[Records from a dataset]
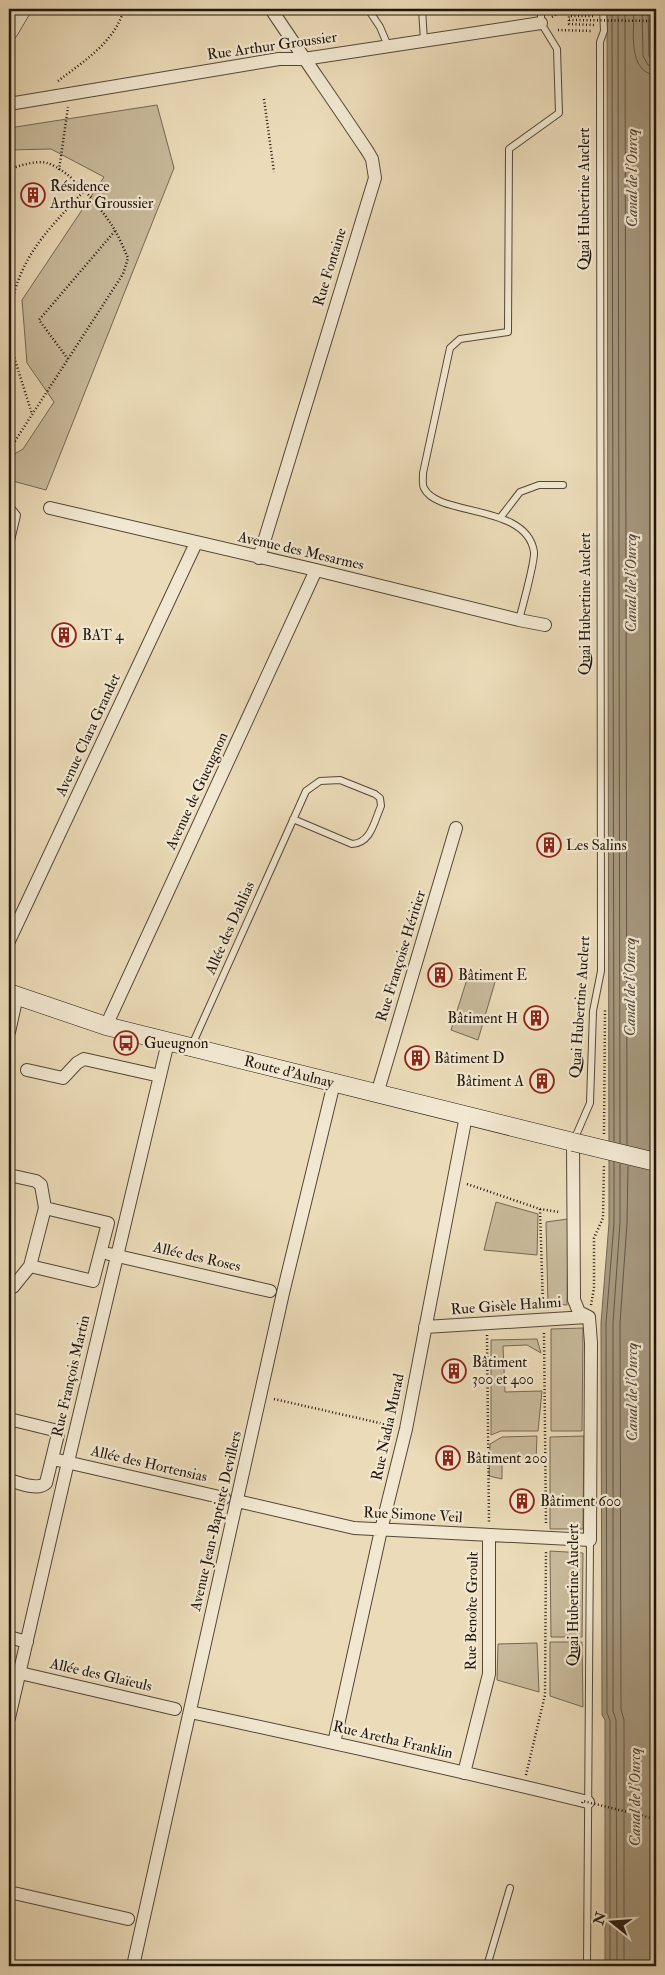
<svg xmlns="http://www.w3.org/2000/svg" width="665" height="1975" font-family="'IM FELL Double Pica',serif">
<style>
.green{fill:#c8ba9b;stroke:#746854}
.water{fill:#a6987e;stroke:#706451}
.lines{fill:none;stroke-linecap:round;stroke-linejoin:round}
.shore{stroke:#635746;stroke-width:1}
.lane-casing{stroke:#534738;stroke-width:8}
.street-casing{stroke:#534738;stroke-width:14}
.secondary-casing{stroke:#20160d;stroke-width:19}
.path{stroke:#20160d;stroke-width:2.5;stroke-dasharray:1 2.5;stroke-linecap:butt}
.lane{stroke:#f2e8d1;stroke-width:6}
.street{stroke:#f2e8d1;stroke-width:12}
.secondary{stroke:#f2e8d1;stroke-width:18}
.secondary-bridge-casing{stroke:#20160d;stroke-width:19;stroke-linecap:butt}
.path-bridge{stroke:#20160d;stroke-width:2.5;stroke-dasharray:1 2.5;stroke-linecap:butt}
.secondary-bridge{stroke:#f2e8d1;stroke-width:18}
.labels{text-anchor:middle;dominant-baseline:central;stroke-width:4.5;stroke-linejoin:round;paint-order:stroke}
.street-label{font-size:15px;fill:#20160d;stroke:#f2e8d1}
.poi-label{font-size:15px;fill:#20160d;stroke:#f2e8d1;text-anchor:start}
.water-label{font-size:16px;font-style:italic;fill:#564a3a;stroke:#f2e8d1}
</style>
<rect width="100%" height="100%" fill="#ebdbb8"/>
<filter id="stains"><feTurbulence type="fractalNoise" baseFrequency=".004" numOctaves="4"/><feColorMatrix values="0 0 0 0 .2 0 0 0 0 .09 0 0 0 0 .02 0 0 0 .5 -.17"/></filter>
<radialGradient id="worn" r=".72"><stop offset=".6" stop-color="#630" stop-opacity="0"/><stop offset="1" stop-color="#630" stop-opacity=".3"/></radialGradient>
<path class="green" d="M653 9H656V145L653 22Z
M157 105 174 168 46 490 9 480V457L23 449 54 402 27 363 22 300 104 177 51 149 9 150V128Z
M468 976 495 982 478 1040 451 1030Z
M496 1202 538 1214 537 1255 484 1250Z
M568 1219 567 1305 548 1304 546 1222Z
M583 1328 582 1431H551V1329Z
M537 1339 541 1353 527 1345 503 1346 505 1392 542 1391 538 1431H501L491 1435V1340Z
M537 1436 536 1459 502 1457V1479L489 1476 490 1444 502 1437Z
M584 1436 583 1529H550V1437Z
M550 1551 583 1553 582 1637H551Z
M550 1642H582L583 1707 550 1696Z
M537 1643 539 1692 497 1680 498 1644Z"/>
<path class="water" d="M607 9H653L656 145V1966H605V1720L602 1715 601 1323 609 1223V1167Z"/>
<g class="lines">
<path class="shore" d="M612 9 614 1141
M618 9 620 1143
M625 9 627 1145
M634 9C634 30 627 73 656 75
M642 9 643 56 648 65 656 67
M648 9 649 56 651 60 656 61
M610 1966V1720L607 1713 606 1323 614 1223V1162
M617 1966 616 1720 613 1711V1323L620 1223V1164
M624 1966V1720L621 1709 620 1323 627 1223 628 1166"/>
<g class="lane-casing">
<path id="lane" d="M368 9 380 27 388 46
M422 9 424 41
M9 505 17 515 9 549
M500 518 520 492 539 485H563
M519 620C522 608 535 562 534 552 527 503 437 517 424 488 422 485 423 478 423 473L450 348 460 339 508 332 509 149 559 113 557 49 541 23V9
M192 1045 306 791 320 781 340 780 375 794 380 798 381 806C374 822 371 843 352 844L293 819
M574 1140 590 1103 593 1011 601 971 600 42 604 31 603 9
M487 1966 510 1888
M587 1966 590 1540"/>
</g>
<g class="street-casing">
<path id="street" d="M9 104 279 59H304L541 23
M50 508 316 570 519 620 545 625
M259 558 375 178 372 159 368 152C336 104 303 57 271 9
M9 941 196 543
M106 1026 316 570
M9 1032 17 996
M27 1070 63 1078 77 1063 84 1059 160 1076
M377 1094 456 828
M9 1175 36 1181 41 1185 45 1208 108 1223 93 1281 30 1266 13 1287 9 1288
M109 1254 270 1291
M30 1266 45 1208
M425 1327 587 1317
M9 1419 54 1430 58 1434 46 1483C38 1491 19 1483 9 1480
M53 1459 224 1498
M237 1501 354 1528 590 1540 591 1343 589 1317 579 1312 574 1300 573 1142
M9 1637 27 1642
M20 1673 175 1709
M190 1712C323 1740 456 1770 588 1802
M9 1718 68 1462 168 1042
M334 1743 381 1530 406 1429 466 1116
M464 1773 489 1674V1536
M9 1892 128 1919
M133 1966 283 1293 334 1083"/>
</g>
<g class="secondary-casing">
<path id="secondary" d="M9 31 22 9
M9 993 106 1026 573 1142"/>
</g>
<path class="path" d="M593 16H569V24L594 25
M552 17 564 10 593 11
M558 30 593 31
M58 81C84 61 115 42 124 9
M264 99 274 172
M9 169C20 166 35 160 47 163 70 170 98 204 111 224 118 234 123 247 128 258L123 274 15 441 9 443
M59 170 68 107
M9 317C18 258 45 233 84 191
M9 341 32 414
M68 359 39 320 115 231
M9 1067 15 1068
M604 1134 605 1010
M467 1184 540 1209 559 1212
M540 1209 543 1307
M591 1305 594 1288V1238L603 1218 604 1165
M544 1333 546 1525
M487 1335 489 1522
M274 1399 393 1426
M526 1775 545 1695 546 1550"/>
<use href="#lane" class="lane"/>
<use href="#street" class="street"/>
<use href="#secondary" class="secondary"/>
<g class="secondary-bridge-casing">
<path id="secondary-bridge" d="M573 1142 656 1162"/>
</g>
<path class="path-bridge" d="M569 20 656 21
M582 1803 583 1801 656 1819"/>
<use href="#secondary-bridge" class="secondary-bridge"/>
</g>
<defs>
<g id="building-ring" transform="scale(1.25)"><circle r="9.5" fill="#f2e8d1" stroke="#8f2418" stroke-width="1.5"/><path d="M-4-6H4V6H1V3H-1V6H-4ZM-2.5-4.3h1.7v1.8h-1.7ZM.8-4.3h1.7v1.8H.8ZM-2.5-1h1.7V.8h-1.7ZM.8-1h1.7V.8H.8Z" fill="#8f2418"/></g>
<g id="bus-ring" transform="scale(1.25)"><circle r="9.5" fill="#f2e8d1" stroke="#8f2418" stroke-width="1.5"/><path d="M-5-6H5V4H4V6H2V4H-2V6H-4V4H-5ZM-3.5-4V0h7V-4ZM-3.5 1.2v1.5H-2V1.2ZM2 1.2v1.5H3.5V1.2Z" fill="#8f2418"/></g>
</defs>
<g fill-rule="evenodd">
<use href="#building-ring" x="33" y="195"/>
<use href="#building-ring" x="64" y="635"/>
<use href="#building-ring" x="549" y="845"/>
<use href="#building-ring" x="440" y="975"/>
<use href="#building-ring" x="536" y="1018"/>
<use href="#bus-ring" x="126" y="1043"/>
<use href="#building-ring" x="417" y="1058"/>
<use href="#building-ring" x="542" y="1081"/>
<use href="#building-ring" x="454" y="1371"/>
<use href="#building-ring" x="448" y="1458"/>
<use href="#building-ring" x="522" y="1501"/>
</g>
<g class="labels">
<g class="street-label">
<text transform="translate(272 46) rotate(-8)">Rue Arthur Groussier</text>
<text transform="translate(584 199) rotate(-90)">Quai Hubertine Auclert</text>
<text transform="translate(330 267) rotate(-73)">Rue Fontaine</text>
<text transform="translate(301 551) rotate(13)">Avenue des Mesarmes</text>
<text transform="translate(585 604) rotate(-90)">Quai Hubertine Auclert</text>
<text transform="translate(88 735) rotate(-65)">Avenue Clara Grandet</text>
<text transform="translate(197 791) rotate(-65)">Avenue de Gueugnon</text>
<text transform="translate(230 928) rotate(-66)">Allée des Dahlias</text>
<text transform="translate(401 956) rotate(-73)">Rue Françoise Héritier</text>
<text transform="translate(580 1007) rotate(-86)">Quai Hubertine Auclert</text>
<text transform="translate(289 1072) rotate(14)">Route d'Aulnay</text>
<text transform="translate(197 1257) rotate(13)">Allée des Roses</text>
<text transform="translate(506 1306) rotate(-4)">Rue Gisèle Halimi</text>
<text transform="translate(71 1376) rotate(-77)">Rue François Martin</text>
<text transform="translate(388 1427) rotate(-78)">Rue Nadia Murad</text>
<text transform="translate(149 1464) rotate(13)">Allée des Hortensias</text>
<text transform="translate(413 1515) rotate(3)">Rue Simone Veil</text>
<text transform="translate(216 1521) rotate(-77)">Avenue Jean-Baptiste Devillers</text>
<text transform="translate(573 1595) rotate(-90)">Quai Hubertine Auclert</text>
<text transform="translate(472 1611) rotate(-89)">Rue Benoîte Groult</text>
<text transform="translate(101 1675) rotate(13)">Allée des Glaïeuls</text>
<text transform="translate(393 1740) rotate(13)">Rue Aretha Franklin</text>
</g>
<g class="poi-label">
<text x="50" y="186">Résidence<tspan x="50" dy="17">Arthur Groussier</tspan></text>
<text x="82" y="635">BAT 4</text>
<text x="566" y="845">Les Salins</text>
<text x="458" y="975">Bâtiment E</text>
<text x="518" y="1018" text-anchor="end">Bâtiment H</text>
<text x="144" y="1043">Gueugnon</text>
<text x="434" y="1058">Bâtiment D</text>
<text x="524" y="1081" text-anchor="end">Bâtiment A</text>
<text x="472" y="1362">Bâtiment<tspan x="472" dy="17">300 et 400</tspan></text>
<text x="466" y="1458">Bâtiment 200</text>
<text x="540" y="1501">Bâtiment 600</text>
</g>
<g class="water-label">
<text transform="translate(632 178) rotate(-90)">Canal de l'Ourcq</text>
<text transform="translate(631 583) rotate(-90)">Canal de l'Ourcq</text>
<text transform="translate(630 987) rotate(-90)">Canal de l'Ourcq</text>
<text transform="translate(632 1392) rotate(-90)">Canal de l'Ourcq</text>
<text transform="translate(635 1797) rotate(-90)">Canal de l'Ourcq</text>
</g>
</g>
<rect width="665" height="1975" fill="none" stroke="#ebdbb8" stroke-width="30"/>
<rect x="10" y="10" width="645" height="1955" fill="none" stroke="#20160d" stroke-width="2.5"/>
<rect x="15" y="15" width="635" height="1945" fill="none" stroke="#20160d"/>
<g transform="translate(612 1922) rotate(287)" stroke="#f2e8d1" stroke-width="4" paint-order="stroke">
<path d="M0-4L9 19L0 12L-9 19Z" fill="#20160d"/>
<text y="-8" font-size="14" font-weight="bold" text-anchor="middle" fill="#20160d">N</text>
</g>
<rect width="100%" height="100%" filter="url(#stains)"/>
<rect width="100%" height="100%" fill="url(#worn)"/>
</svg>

→ **Task prompt**: The lines to return are those in the entries above that include "worn".

→ **Result of this task**:
<radialGradient id="worn" r=".72"><stop offset=".6" stop-color="#630" stop-opacity="0"/><stop offset="1" stop-color="#630" stop-opacity=".3"/></radialGradient>
<rect width="100%" height="100%" fill="url(#worn)"/>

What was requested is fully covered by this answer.